### THE DATA
________________________________________

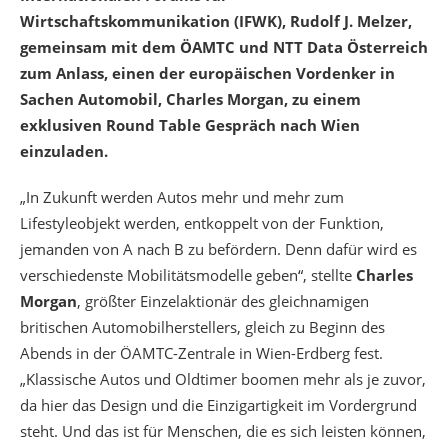
Wirtschaftskommunikation (IFWK), Rudolf J. Melzer,
gemeinsam mit dem ÖAMTC und NTT Data Österreich
zum Anlass, einen der europäischen Vordenker in
Sachen Automobil, Charles Morgan, zu einem
exklusiven Round Table Gespräch nach Wien
einzuladen.
„In Zukunft werden Autos mehr und mehr zum
Lifestyleobjekt werden, entkoppelt von der Funktion,
jemanden von A nach B zu befördern. Denn dafür wird es
verschiedenste Mobilitätsmodelle geben“, stellte
Charles
Morgan
, größter Einzelaktionär des gleichnamigen
britischen Automobilherstellers, gleich zu Beginn des
Abends in der ÖAMTC-Zentrale in Wien-Erdberg fest.
„Klassische Autos und Oldtimer boomen mehr als je zuvor,
da hier das Design und die Einzigartigkeit im Vordergrund
steht. Und das ist für Menschen, die es sich leisten können,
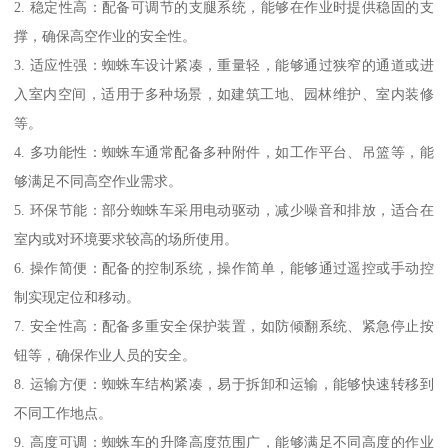
2. 稳定性高：配备可调节的支腿系统，能够在作业时提供稳固的支
撑，确保高空作业的安全性。
3. 适应性强：蜘蛛车设计紧凑，重量轻，能够通过狭窄的通道或进
入室内空间，适用于多种场景，如建筑工地、园林维护、室内装修
等。
4. 多功能性：蜘蛛车通常配备多种附件，如工作平台、吊篮等，能
够满足不同高空作业需求。
5. 环保节能：部分蜘蛛车采用电动驱动，减少噪音和排放，适合在
室内或对环境要求较高的场所使用。
6. 操作简便：配备的控制系统，操作简单，能够通过遥控或手动控
制实现定位和移动。
7. 安全性高：配备多重安全保护装置，如防倾翻系统、紧急停止按
钮等，确保作业人员的安全。
8. 运输方便：蜘蛛车结构紧凑，易于拆卸和运输，能够快速转移到
不同工作地点。
9. 高度可调：蜘蛛车的升降高度范围广，能够满足不同高度的作业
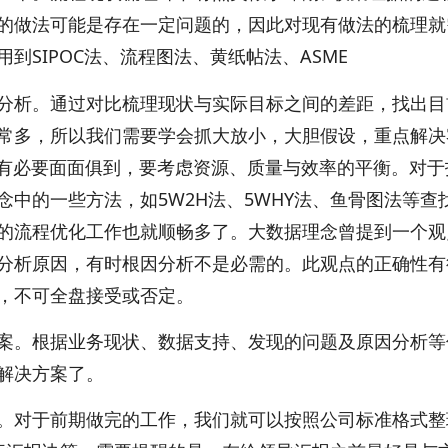
的做法可能是存在一定问题的，因此对现有做法的梳理就
到SIPOC法、流程图法、黄纸帖法、ASME
分析。通过对比梳理现状与实际目标之间的差距，找出目
常多，所以我们需要学会抓大放小，大胆假设，重点解决
没有必要面面俱到，要考虑资源、质量与效率的平衡。对
念中的一些方法，如5W2H法、5WHY法、鱼骨图法等查
的流程优化工作也就顺畅多了。大数据理念曾提到一个观
分析原因，有时根因分析不是必需的。此观点的正确性有
，不可全盘接受或否定。
案。根据业务现状、数据支持、发现的问题及原因分析等
解决方案了。
。对于前期做完的工作，我们就可以按照公司标准格式整理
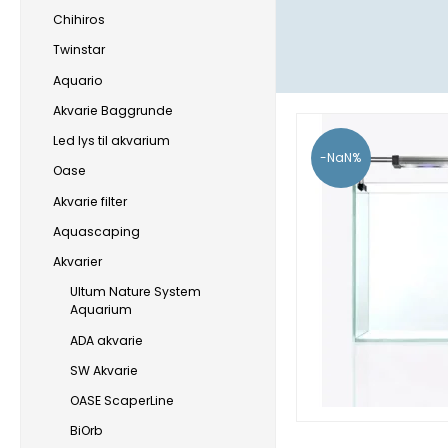
Chihiros
Twinstar
Aquario
Akvarie Baggrunde
Led lys til akvarium
-NaN%
Oase
Akvarie filter
Aquascaping
Akvarier
Ultum Nature System
Aquarium
ADA akvarie
SW Akvarie
OASE ScaperLine
BiOrb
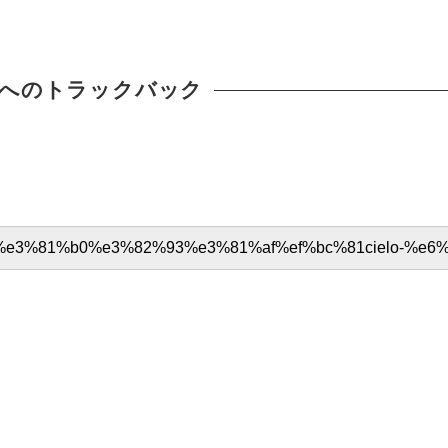
へのトラックバック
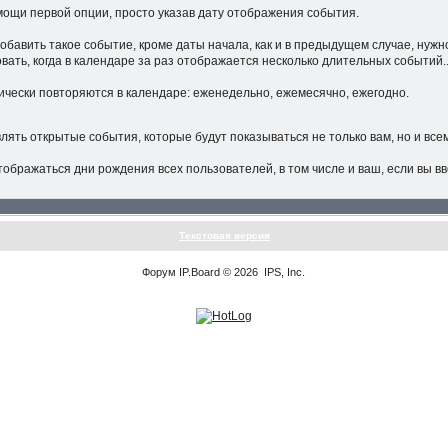
мощи первой опции, просто указав дату отображения события.
обавить такое событие, кроме даты начала, как и в предыдущем случае, нужн
ать, когда в календаре за раз отображается несколько длительных событий.
чески повторяются в календаре: еженедельно, ежемесячно, ежегодно.
ять открытые события, которые будут показываться не только вам, но и все
отображаться дни рождения всех пользователей, в том числе и ваш, если вы
Текстовая версия
Форум
IP.Board
© 2026
IPS, Inc
.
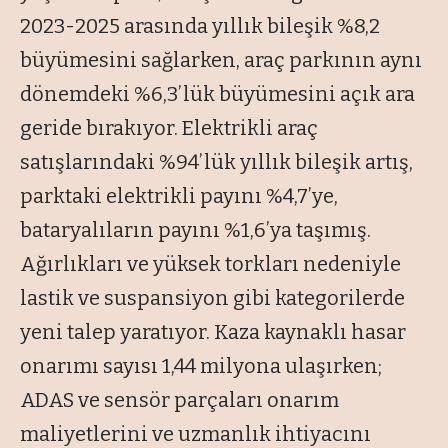
2023-2025 arasında yıllık bileşik %8,2
büyümesini sağlarken, araç parkının aynı
dönemdeki %6,3’lük büyümesini açık ara
geride bırakıyor. Elektrikli araç
satışlarındaki %94’lük yıllık bileşik artış,
parktaki elektrikli payını %4,7’ye,
bataryalıların payını %1,6’ya taşımış.
Ağırlıkları ve yüksek torkları nedeniyle
lastik ve suspansiyon gibi kategorilerde
yeni talep yaratıyor. Kaza kaynaklı hasar
onarımı sayısı 1,44 milyona ulaşırken;
ADAS ve sensör parçaları onarım
maliyetlerini ve uzmanlık ihtiyacını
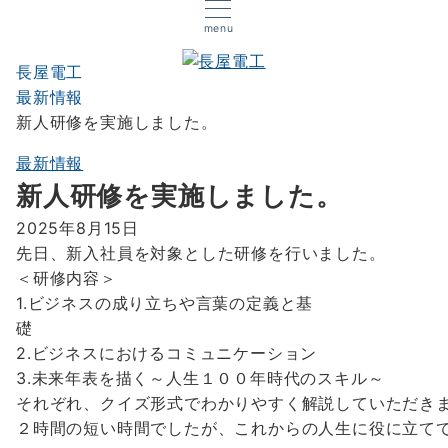
menu
長屋電工
最新情報
新人研修を実施しました。
最新情報
新人研修を実施しました。
2025年8月15日
先日、新入社員を対象とした研修を行いました。
＜研修内容＞
1.ビジネスの成り立ちや言葉の定義と基
2.ビジネスにおけるコミュニケーション
3.未来年表を描く～人生１００年時代のスキル～
それぞれ、クイズ形式でわかりやすく解説していただき
２時間の短い時間でしたが、これからの人生に役に立て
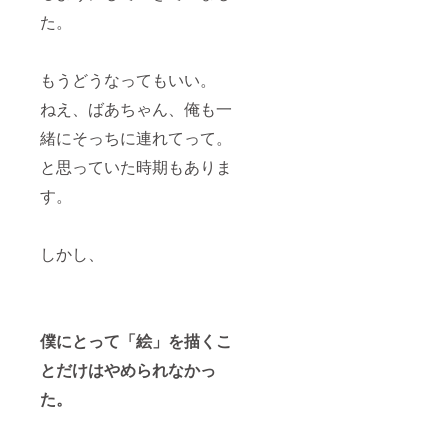
遅れる
可能性
た。
もござ
いま
す。
もうどうなってもいい。
少々お
待ちい
ねえ、ばあちゃん、俺も一
ただく
ことが
緒にそっちに連れてって。
ござい
ます
と思っていた時期もありま
が、予
めご了
す。
承くだ
さいま
せ。）
しかし、
僕にとって「絵」を描くこ
とだけはやめられなかっ
た。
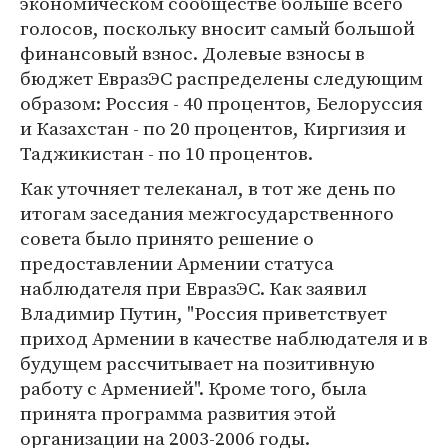
экономическом сообществе больше всего
голосов, поскольку вносит самый большой
финансовый взнос. Долевые взносы в
бюджет ЕвразЭС распределены следующим
образом: Россия - 40 процентов, Белоруссия
и Казахстан - по 20 процентов, Киргизия и
Таджикистан - по 10 процентов.
Как уточняет телеканал, в тот же день по
итогам заседания межгосударственного
совета было принято решение о
предоставлении Армении статуса
наблюдателя при ЕвразЭС. Как заявил
Владимир Путин, "Россия приветствует
приход Армении в качестве наблюдателя и в
будущем рассчитывает на позитивную
работу с Арменией". Кроме того, была
принята программа развития этой
организации на 2003-2006 годы.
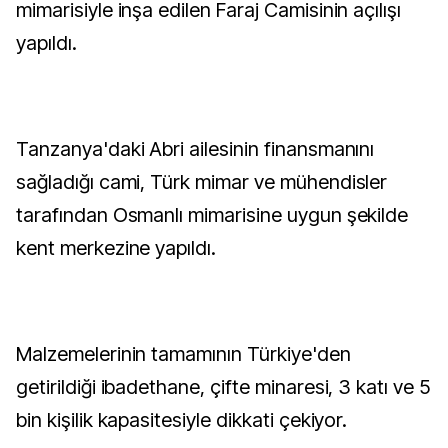
mimarisiyle inşa edilen Faraj Camisinin açılışı
yapıldı.
Tanzanya'daki Abri ailesinin finansmanını
sağladığı cami, Türk mimar ve mühendisler
tarafından Osmanlı mimarisine uygun şekilde
kent merkezine yapıldı.
Malzemelerinin tamamının Türkiye'den
getirildiği ibadethane, çifte minaresi, 3 katı ve 5
bin kişilik kapasitesiyle dikkati çekiyor.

________________________________________

### PROBLEM REQUIREMENTS
Show all lines above holding "процентов".

### TASK OUTPUT
образом: Россия - 40 процентов, Белоруссия
и Казахстан - по 20 процентов, Киргизия и
Таджикистан - по 10 процентов.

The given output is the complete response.